The standout is Gavin Bazunu; a 19-year-old keeper who already looks like the best choice between the sticks.

He’s been out on loan at Rochdale this season from Manchester City and has pulled off some truly excellent saves. His reflexes are superb and his handling is good, making him a very solid option even at his young age.

There are other notable examples, but two of particular interest are Troy Parrott and Conor Coventry.

Parrott could be the answer to Ireland’s goalscoring issues, though his loan spells in the Football League have been middling at best.

Over both of them, at Millwall and Ipswich, he has managed just a solitary goal. This is not chiefly his fault, though.
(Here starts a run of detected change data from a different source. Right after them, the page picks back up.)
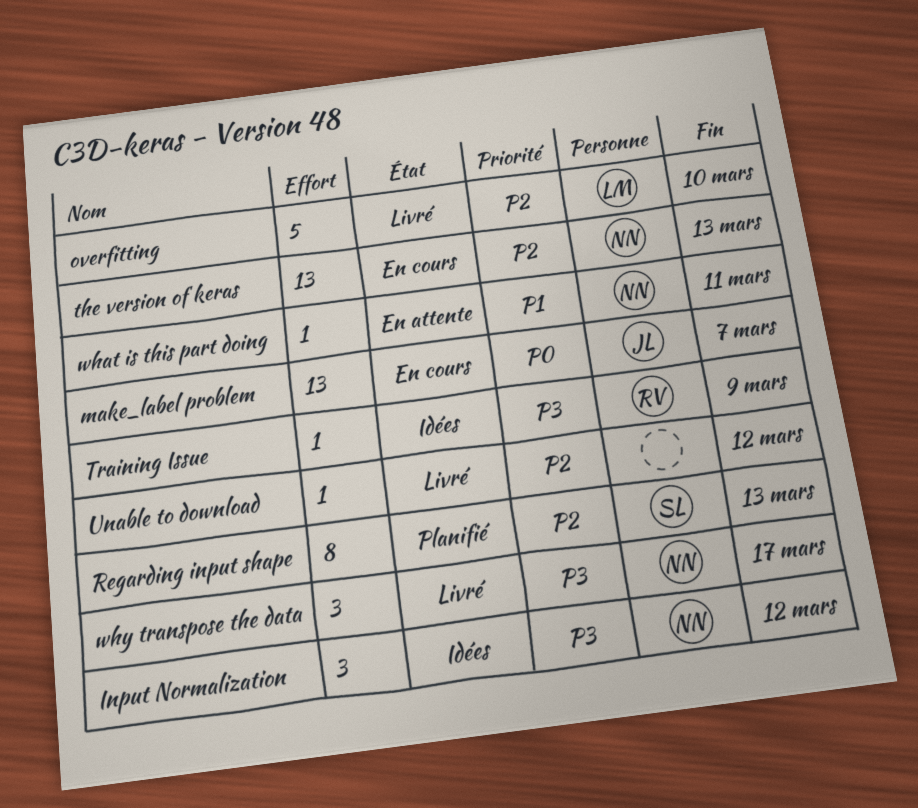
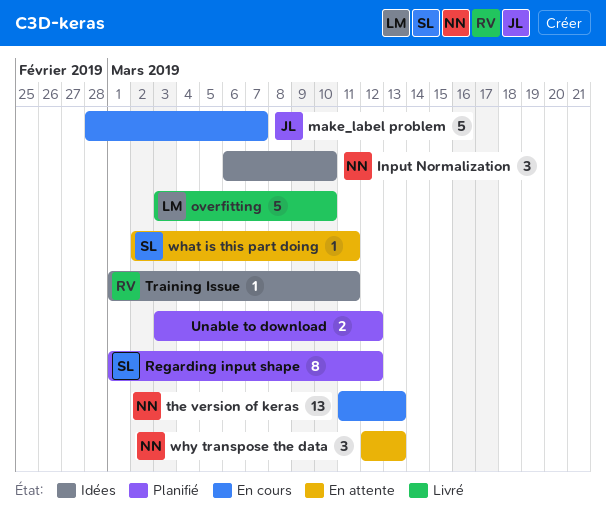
Input Normalization, due: Mar 12 -> Mar 10
make_label problem, estimate: 13 -> 5
Regarding input shape, due: Mar 13 -> Mar 12
Training Issue, due: Mar 9 -> Mar 11
Unable to download, status: Livré -> Planifié
Unable to download, estimate: 1 -> 2
what is this part doing, owner: NN -> SL
why transpose the data, status: Livré -> En attente
why transpose the data, due: Mar 17 -> Mar 13

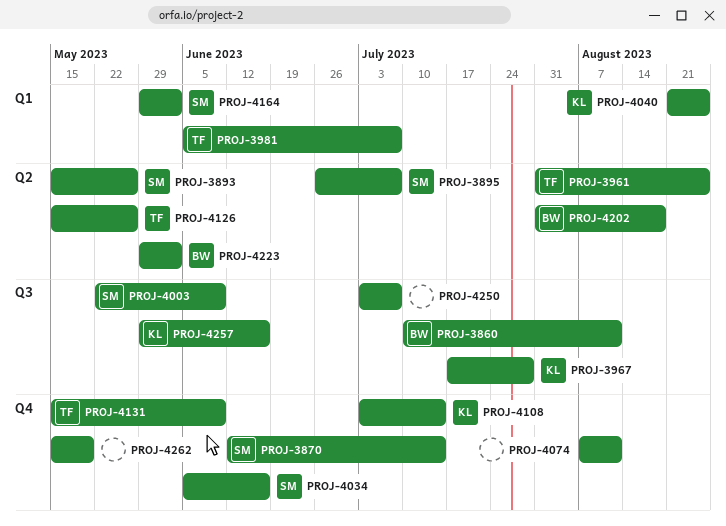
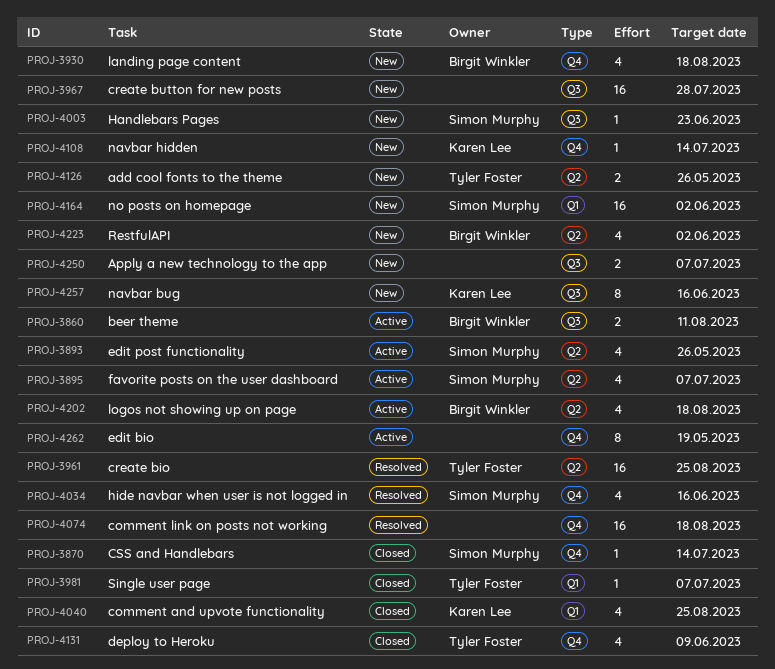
PROJ-3930: none -> present
PROJ-3967, owner: Karen Lee -> none
PROJ-4003, due: Jun 9 -> Jun 23
PROJ-4074, due: Aug 11 -> Aug 18

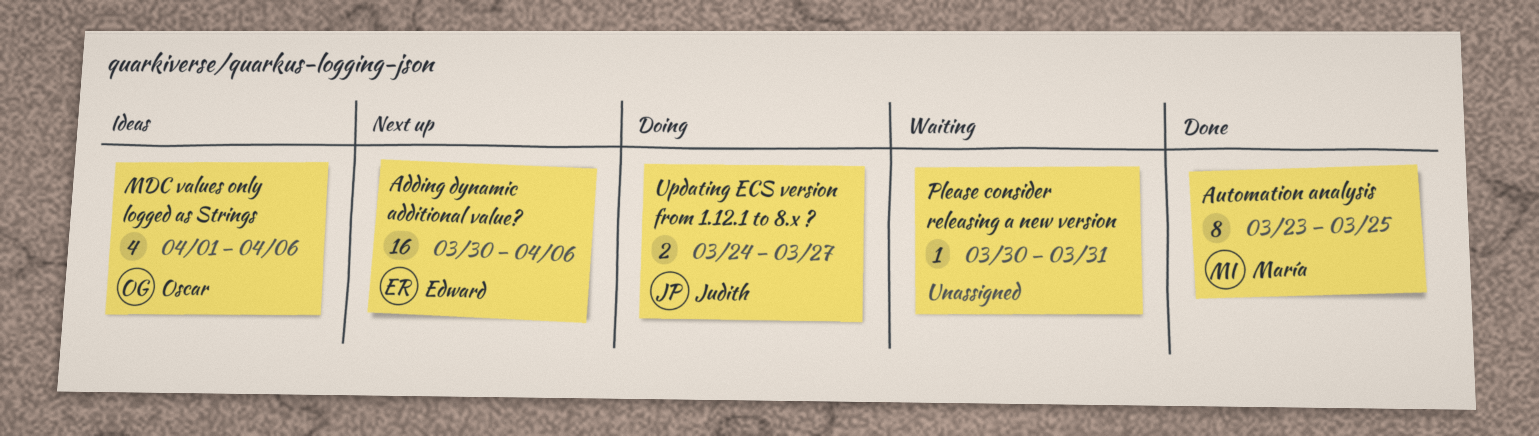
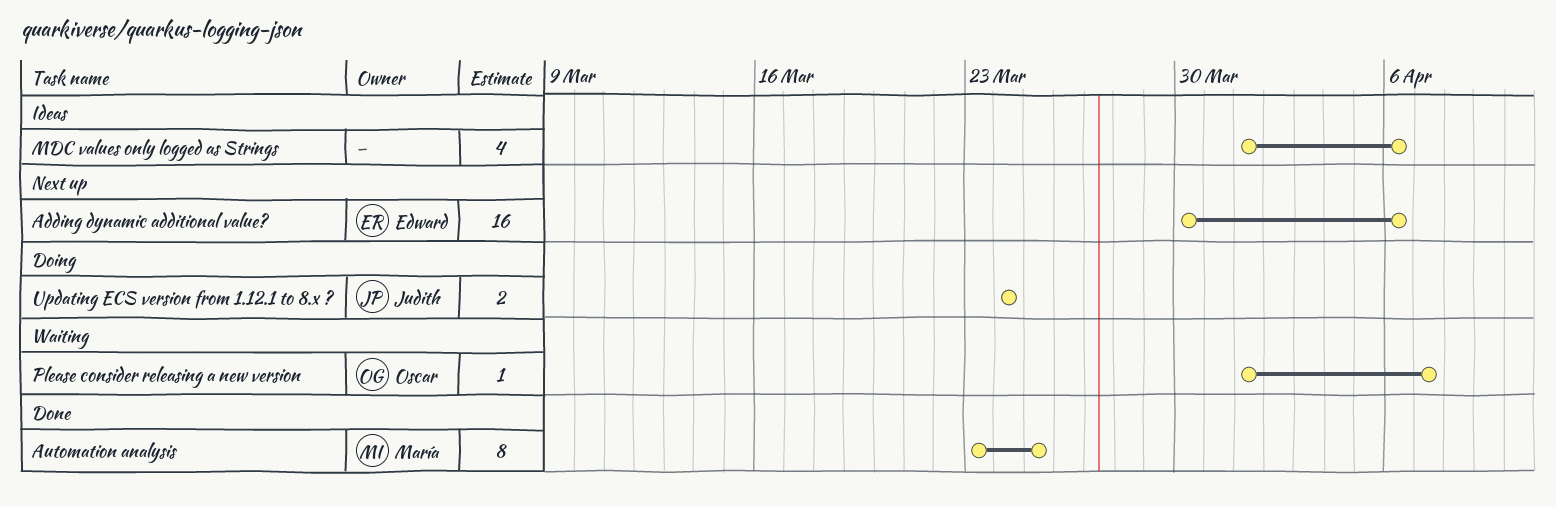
MDC values only logged as Strings, owner: Oscar -> none
Please consider releasing a new version, owner: none -> Oscar
Please consider releasing a new version, start: Mar 30 -> Apr 1
Please consider releasing a new version, due: Mar 31 -> Apr 7
Updating ECS version from 1.12.1 to 8.x ?, due: Mar 27 -> Mar 24

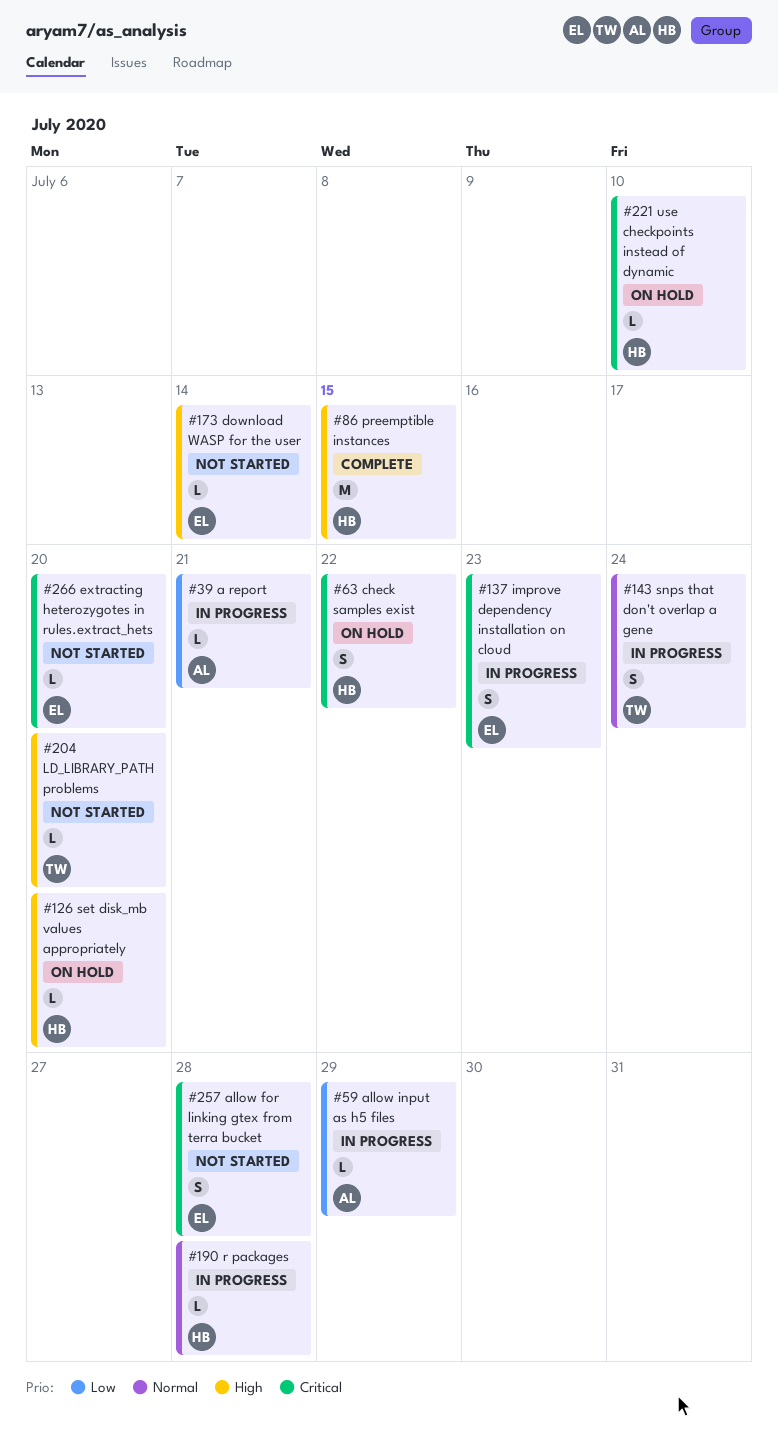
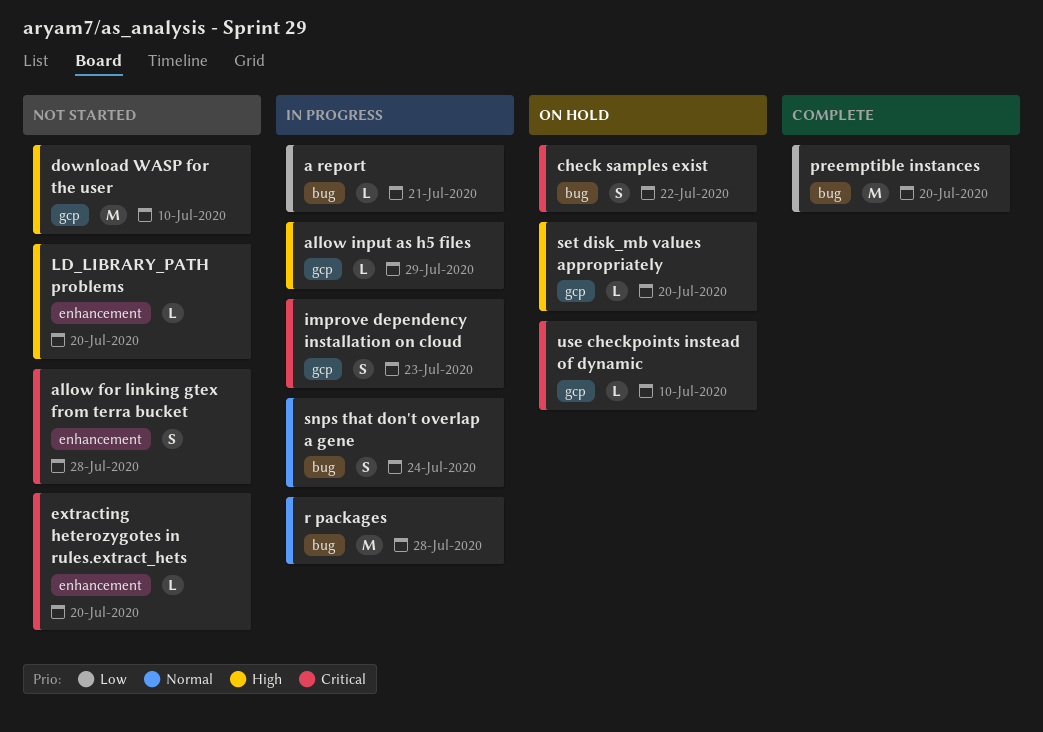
allow input as h5 files, priority: Low -> High
download WASP for the user, estimate: L -> M
download WASP for the user, due: Jul 14 -> Jul 10
preemptible instances, priority: High -> Low
preemptible instances, due: Jul 15 -> Jul 20
r packages, estimate: L -> M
Millwall played a long ball game that didn’t suit him, while Ipswich have had a problematic campaign that sees them ninth in League One.

He is smart on the ball and has good positional sense, but is lacking physically at his young age.

Meanwhile, Conor Coventry could pose as a suitable replacement for Declan Rice. They’ve both been developed at senior level by the same coaching system (at West Ham United) and are quite similar players.

His range of passing is solid, but again, he has to develop physically before he’s ready for the seniors. A player of his ilk is needed to ameliorate Ireland’s woes against teams that implement a low block, as the current crop make recycling possession harder than it really should be.

Sitting someone with an eye for a pass in front of the centre-halves would be ideal for Ireland now. In fact, someone with an eye for a pass in general would be great.

Ireland are in a particularly turbulent transitional period right now. The embarrassments seem to keep piling up, with a draw against Qatar being the latest folly.

One thing that can always be expected from Ireland is desire. Martin O’Neill’s teams were never brimming with talent, but there was always a burning will to win.

Once the ship is steadied and the younger talents have been given time to assert themselves, things should return to normal. Having the Irish at international tournaments is always great – they bring their camaraderie and craic, while the team always threatens to spring an upset or two.

The European Championships will be worse off for Ireland’s failure to qualify – let’s hope they can pick up the pieces before they drop out of the World Cup.